Claro, es el vivo, lo que uno vivió, queda impregnado de otra manera en la memoria.
-Exactamente, basta que alguien lo traiga a la memoria para que suceda eso y uno recuerde.
-Qué bueno que los griegos inventaron el teatro y que sobreviva a todo.
-Sobrevive y prevalece. Por ejemplo, leí que el director Quentin Tarantino anunció que deja el cine para dedicarse al teatro porque dice que el teatro es el único lugar donde todavía el espectador puede ser conmovido. Asegura que al cine lo perdimos con las series y que él ya no puede hacer el cine que hacía antes. Y en el único lugar donde se puede seguir perturbando al espectador es en el teatro.
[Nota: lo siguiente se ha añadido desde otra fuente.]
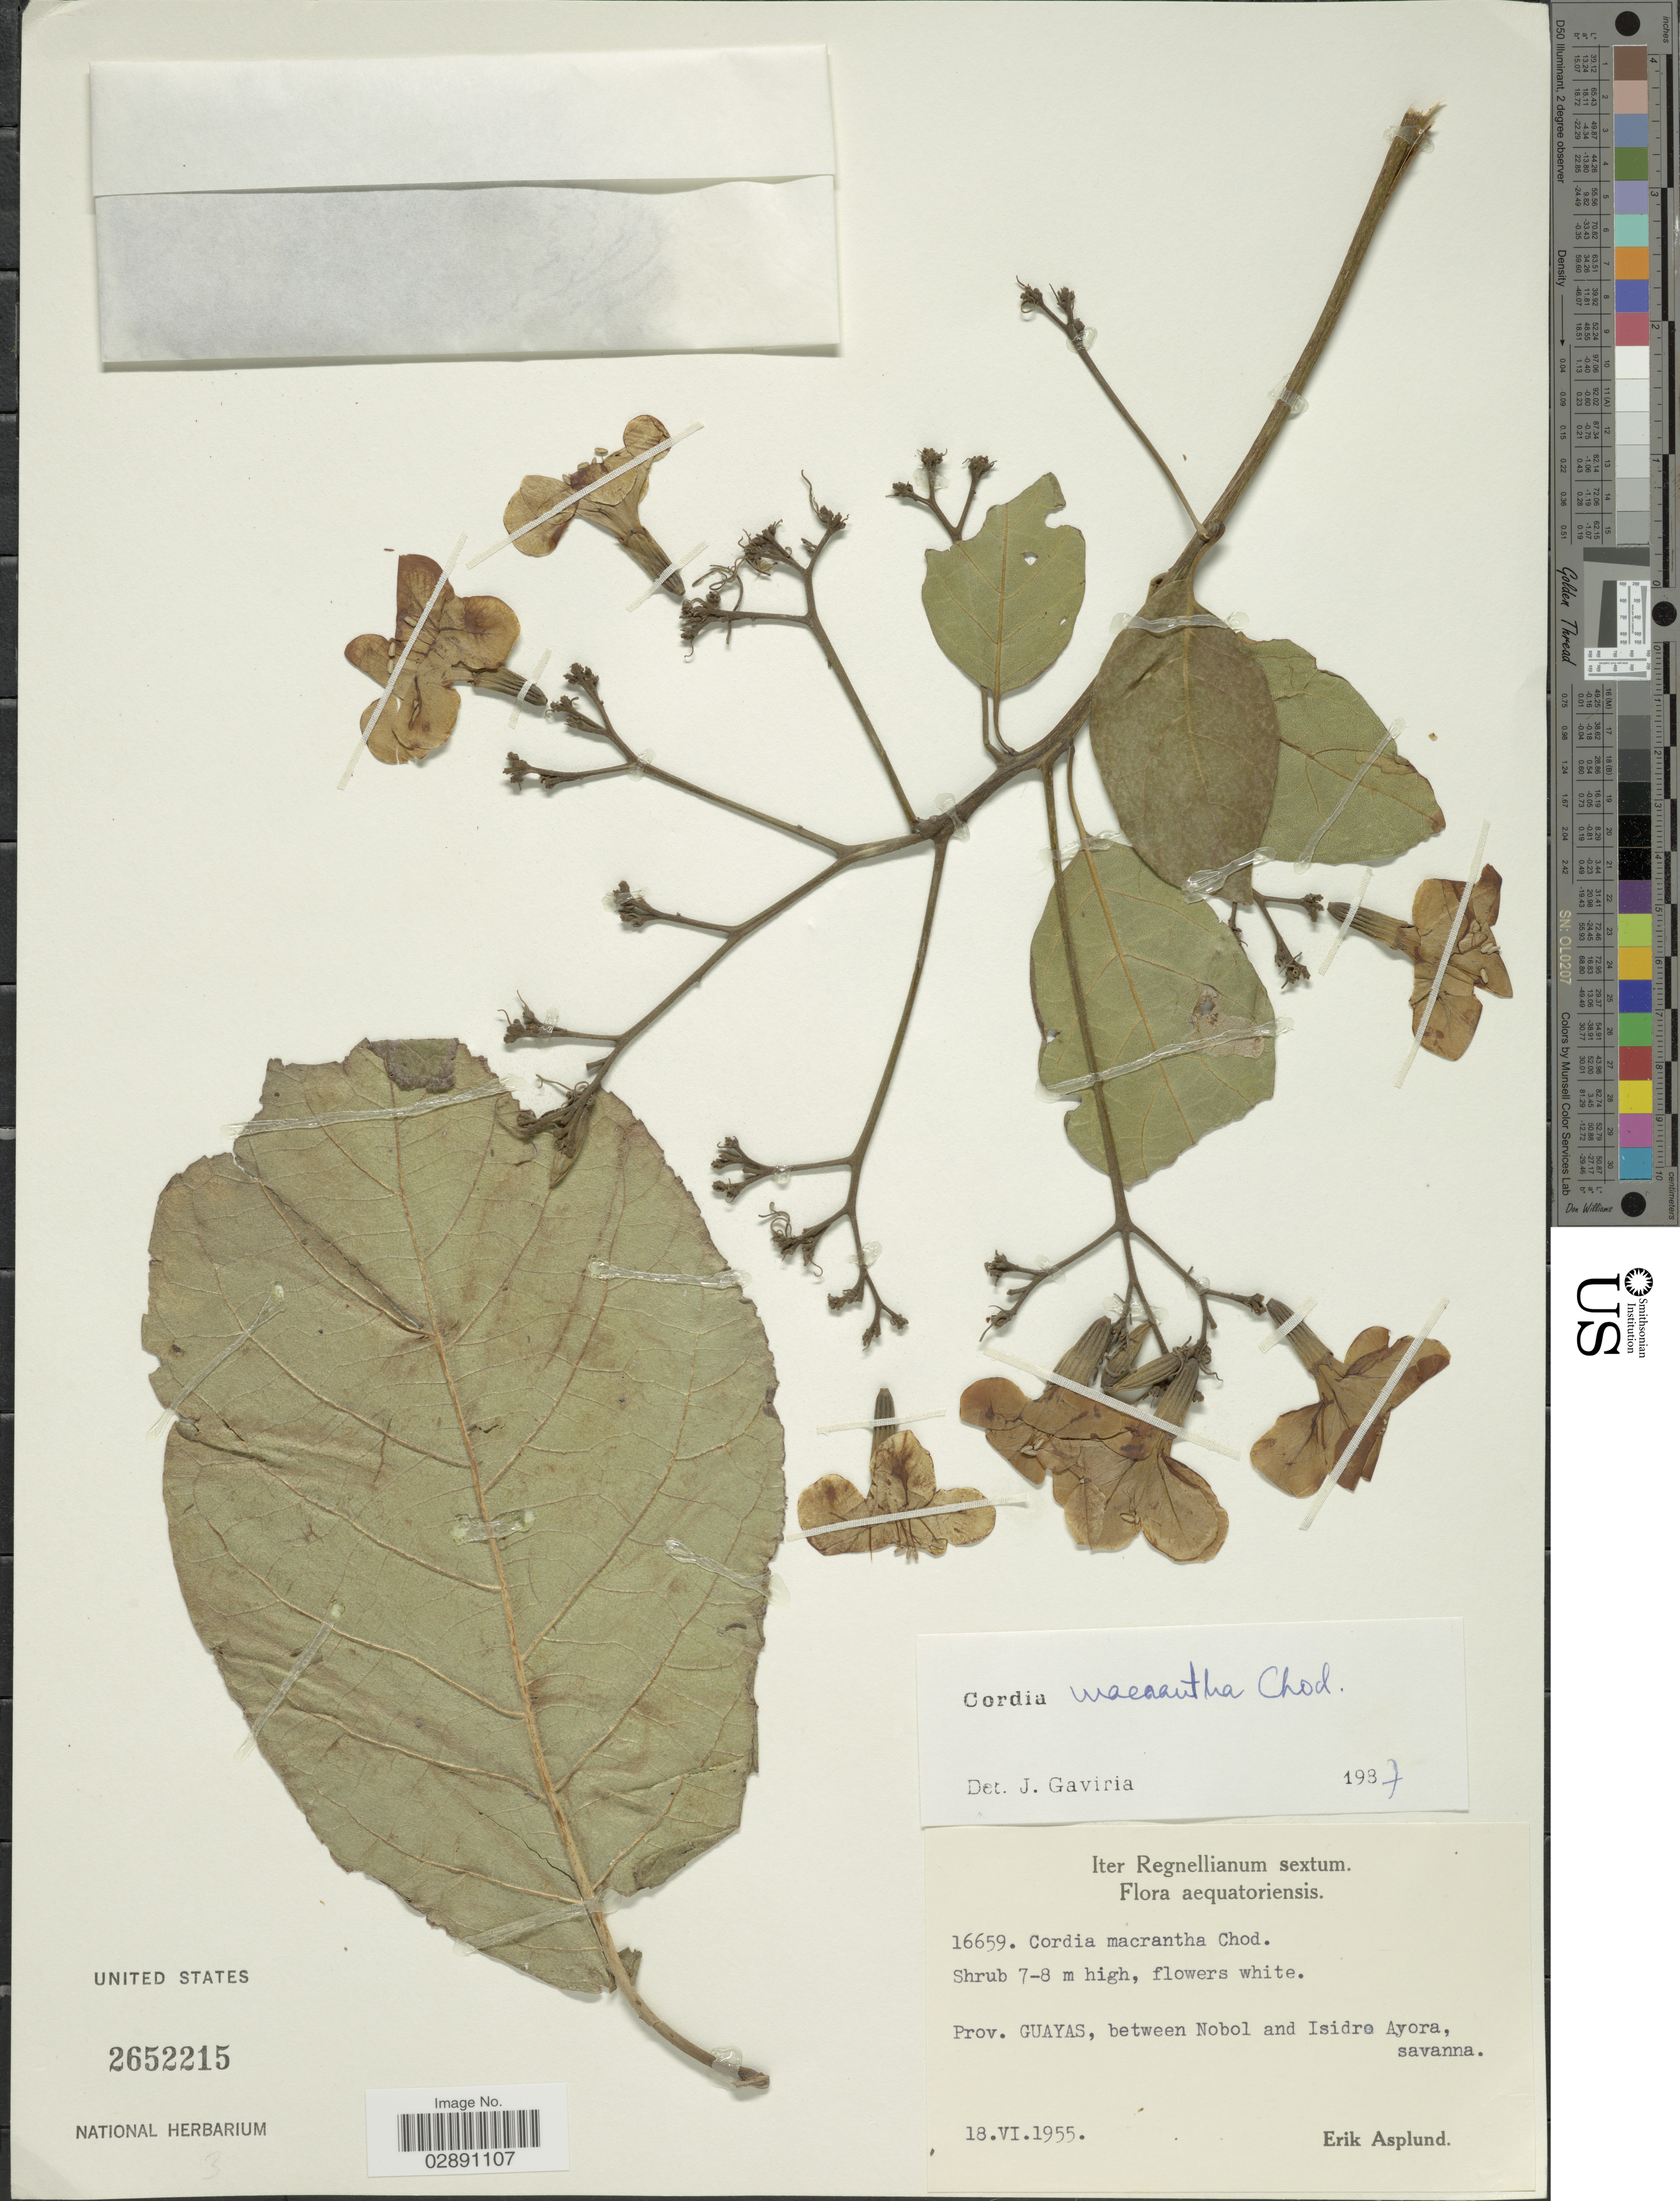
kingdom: Plantae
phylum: Tracheophyta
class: Magnoliopsida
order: Boraginales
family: Cordiaceae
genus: Cordia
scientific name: Cordia macrantha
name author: S.F. Blake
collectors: E. Asplund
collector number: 16659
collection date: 1955-06-18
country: Ecuador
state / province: Guayas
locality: Between Nobol and isidro Ayora, savanna.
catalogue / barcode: US 2652215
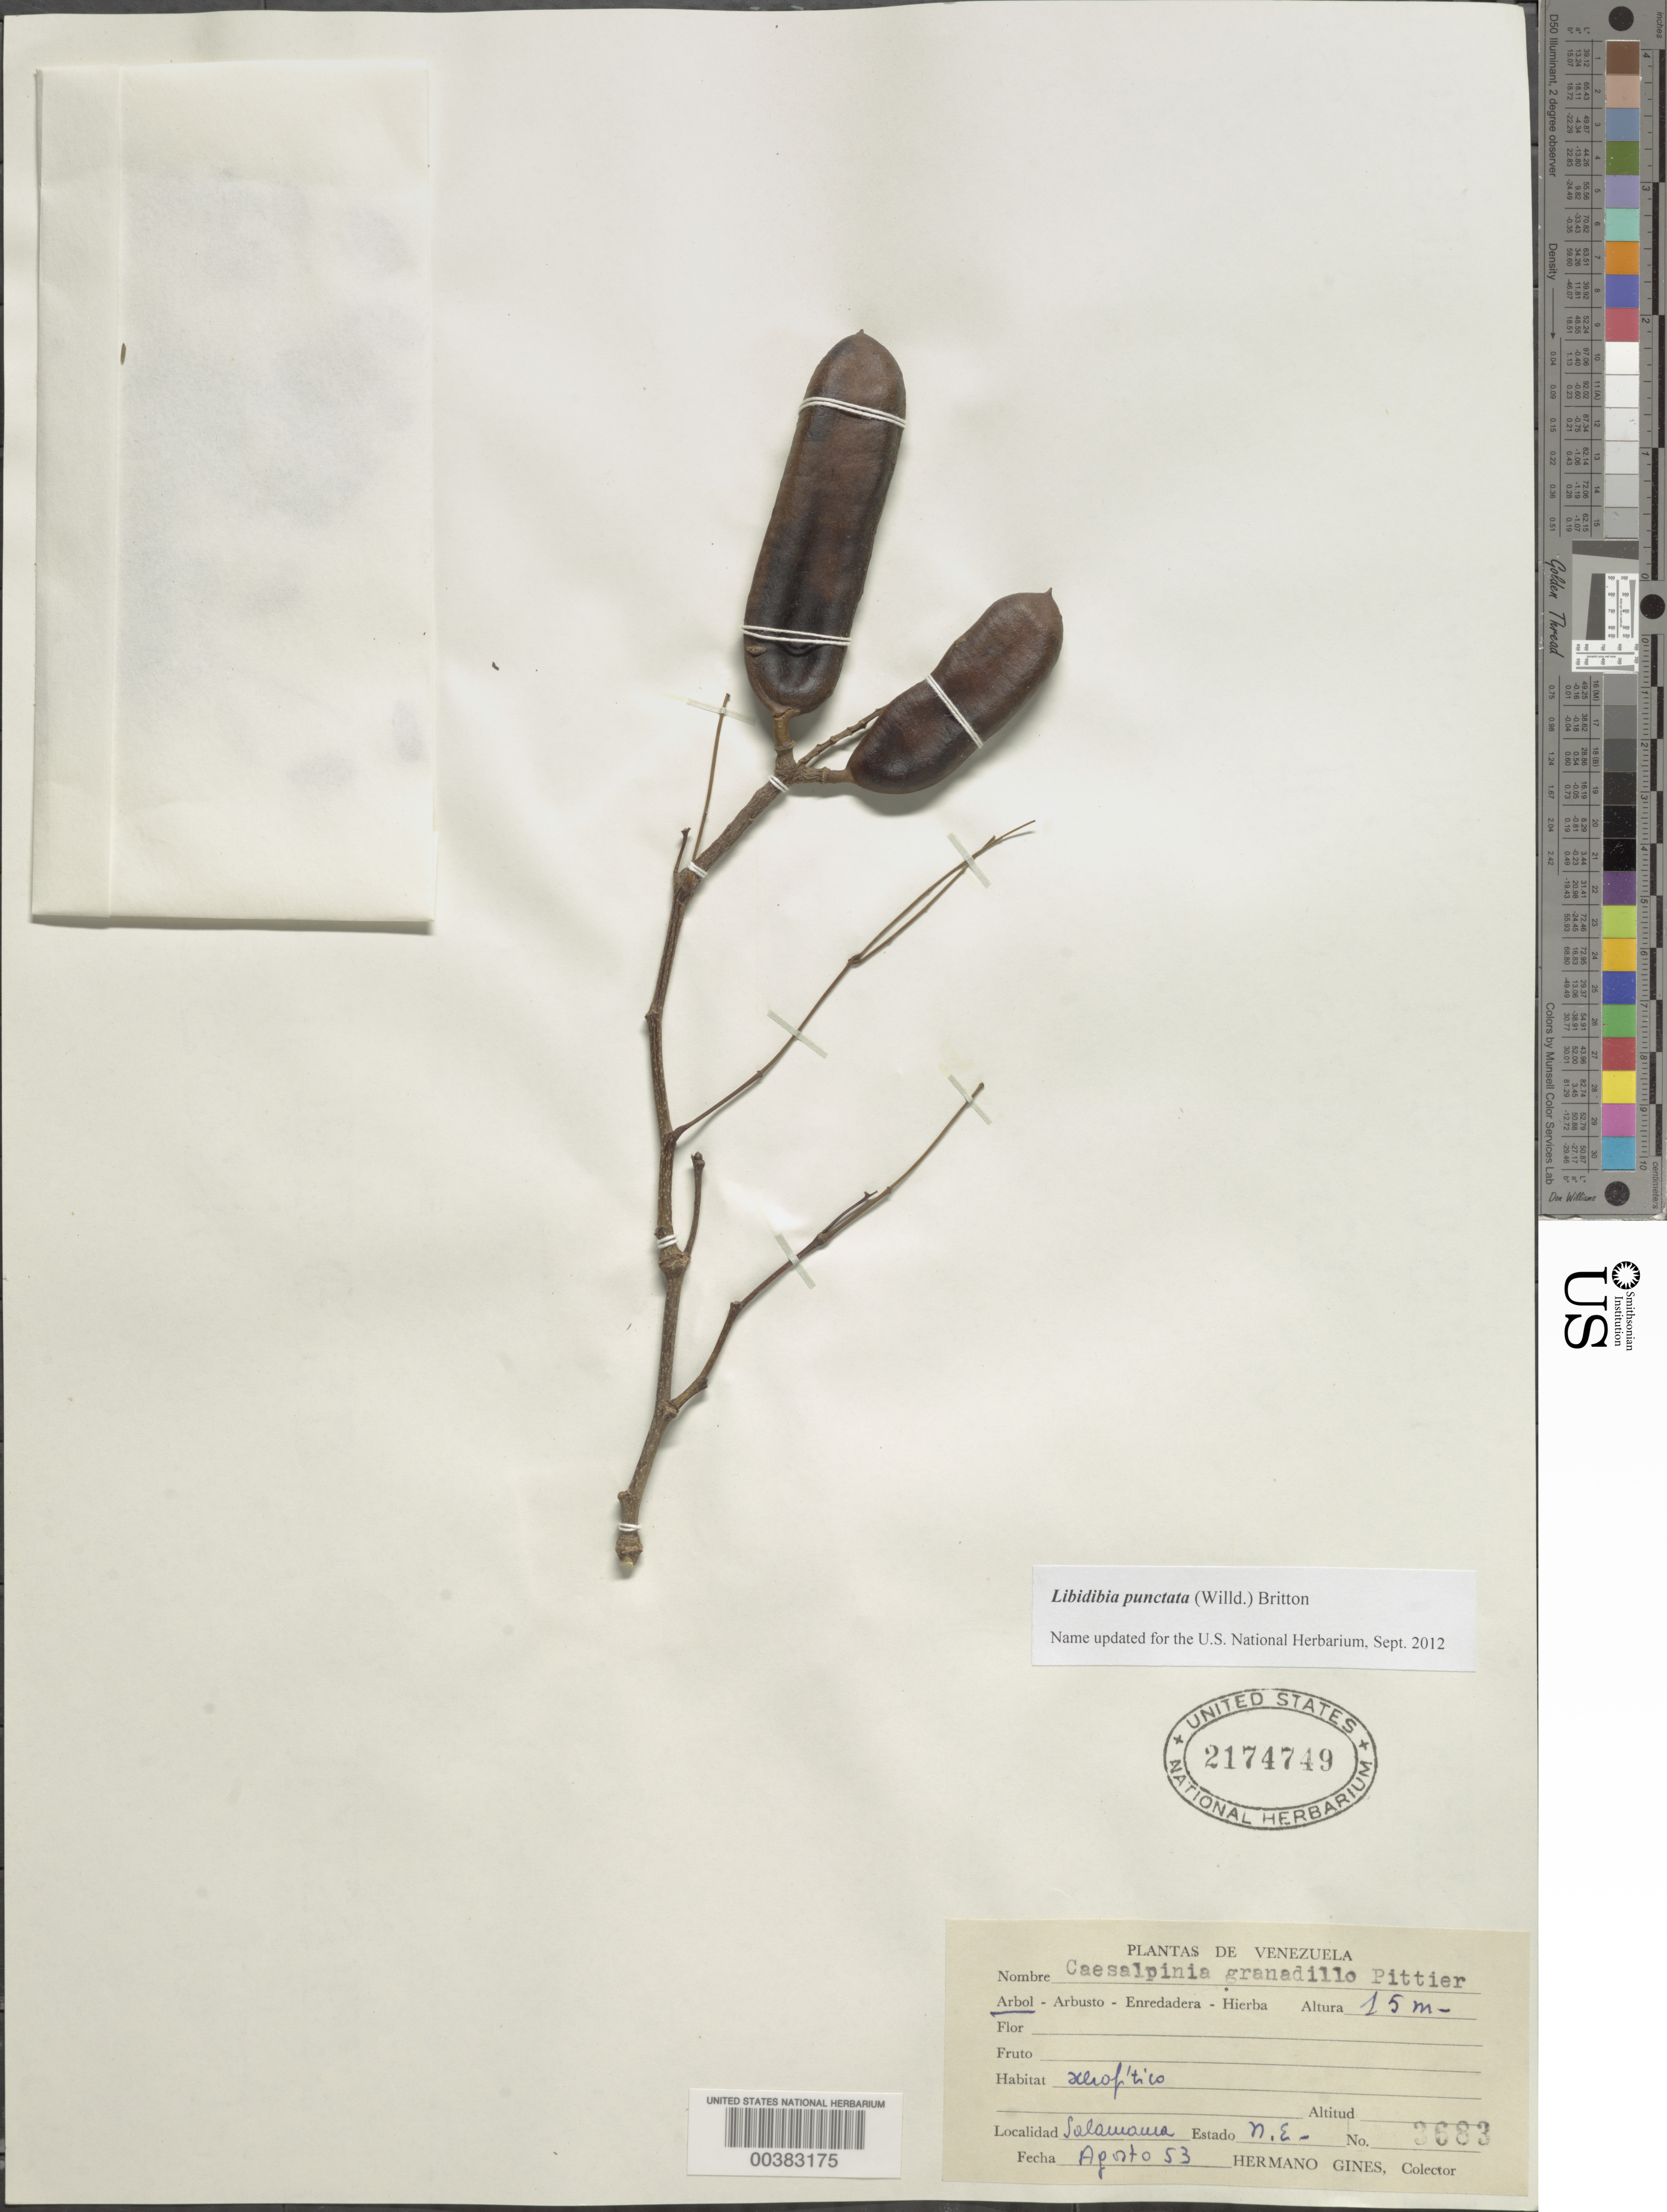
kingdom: Plantae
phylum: Tracheophyta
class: Magnoliopsida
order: Fabales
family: Fabaceae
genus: Libidibia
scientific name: Libidibia punctata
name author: (Willd.) Britton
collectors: Bro. Gines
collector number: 3683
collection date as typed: Aug 1953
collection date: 1953-08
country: Venezuela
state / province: Nueva Esparta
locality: Salamanea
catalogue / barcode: US 2174749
Con otro director, Francis Ford Coppola, pasa algo parecido: está experimentando en dos universidades, filmar en una única toma, retomando la energía del actor, que según dice, se tiene que saber la letra de un tirón, como ocurre en escena. Se está volviendo un poco al origen por eso digo que el teatro es resistencia y es vigencia. Y Buenos Aires es una de las pocas ciudades del mundo donde ese fenómeno está a pleno.
Baco polaco: funciones de jueves a domingos a las 20 en Teatro Sarmiento, Av. Sarmiento 2715.